Reviewed by Allyson Criner Brown
Mumbet’s Declaration of Independence gives young readers a slavery-to-freedom narrative that is clever, honest, and age appropriate. Gretchen Woelfle’s recounting of Elizabeth Freeman’s true story of resistance and liberation is smartly written and beautifully illustrated. Readers are introduced to Mumbet, a Black woman enslaved in Massachusetts at the time of the Declaration of Independence in 1776.
Mumbet, knowing that the promise of freedom and equality should belong to her as well, successfully brings a lawsuit against her owners to be free and chooses the name Elizabeth Freeman. Kids will root for this intelligent, brave heroine who confronted the terrible nature of slavery in the United States and set the precedent for Blacks to be free in Massachusetts. Read more.

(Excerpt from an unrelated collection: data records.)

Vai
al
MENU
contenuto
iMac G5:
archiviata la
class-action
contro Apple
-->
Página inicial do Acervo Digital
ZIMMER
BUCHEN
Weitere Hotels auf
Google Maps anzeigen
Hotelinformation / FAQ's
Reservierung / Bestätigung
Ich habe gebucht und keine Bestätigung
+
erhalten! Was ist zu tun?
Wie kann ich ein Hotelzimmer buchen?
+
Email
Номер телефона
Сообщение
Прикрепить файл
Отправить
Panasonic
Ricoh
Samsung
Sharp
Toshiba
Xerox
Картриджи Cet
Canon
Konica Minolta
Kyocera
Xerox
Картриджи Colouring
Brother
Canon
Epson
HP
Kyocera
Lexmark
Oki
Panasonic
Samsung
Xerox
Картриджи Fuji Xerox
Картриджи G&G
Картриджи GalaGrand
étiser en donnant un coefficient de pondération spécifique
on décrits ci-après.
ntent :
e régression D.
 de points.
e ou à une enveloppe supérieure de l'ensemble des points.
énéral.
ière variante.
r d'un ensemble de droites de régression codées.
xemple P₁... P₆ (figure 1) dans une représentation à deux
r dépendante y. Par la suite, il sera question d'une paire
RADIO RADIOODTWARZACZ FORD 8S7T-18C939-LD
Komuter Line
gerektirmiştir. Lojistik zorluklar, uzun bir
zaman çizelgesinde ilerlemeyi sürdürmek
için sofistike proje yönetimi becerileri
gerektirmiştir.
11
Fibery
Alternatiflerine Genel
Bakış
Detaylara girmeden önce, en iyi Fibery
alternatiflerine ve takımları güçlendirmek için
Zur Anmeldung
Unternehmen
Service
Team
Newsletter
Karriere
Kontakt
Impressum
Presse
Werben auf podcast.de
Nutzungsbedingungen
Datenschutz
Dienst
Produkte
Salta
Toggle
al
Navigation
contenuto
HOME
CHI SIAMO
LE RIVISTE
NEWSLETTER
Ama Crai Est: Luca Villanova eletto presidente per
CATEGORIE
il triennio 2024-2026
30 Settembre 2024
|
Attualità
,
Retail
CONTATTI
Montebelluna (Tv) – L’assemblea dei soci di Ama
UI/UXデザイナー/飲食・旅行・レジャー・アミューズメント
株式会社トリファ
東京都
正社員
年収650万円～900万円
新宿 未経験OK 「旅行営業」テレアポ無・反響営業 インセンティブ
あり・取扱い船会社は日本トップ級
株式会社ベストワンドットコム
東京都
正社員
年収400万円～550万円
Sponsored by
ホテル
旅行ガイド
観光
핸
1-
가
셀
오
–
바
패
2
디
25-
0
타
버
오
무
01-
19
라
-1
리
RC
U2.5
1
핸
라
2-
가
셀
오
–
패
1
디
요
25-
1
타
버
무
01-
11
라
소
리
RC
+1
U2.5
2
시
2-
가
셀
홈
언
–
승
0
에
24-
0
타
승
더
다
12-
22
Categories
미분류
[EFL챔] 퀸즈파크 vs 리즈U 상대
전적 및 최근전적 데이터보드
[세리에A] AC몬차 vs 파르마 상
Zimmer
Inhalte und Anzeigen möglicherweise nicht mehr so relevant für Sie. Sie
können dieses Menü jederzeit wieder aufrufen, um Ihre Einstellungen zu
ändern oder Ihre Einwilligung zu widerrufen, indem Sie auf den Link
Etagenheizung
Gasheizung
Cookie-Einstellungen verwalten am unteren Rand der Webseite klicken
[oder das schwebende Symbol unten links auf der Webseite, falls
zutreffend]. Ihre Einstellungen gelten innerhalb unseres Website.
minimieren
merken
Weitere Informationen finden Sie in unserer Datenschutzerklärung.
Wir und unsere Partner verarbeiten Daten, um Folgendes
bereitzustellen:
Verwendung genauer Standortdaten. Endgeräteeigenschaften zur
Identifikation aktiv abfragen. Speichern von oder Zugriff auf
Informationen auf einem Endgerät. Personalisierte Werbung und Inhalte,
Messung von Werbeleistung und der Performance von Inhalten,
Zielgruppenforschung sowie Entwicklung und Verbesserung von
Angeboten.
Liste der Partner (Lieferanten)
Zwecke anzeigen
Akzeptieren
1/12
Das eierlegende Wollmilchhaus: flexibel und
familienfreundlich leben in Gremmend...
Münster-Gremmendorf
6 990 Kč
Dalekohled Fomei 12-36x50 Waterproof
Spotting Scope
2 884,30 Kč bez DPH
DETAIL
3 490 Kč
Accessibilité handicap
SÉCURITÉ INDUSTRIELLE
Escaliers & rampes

Mumbet's Declaration of Independence by Gretchen Woelfle
Illustrator: Alix Delinois
Published by Carolrhoda Books on February 1st 2014
Genres: African American, Democracy and Citizenship, Slavery, U.S. History
Reading Level: Grades 3-5
Review Source: Rethinking Schools
Buy at Powell's Books
Publisher's synopsis: "All men are born free and equal." Everybody knows about the Founding Fathers and the Declaration of Independence in 1776. But the founders weren't the only ones who believed that everyone had a right to freedom. Mumbet, a Massachusetts slave, believed it too. She longed to be free, but how? Would anyone help her in her fight for freedom? Could she win against her owner, the richest man in town?
Mumbet was determined to try.
Mumbet's Declaration of Independence tells her story for the first time in a picture book biography, and her brave actions set a milestone on the road toward ending slavery in the United States.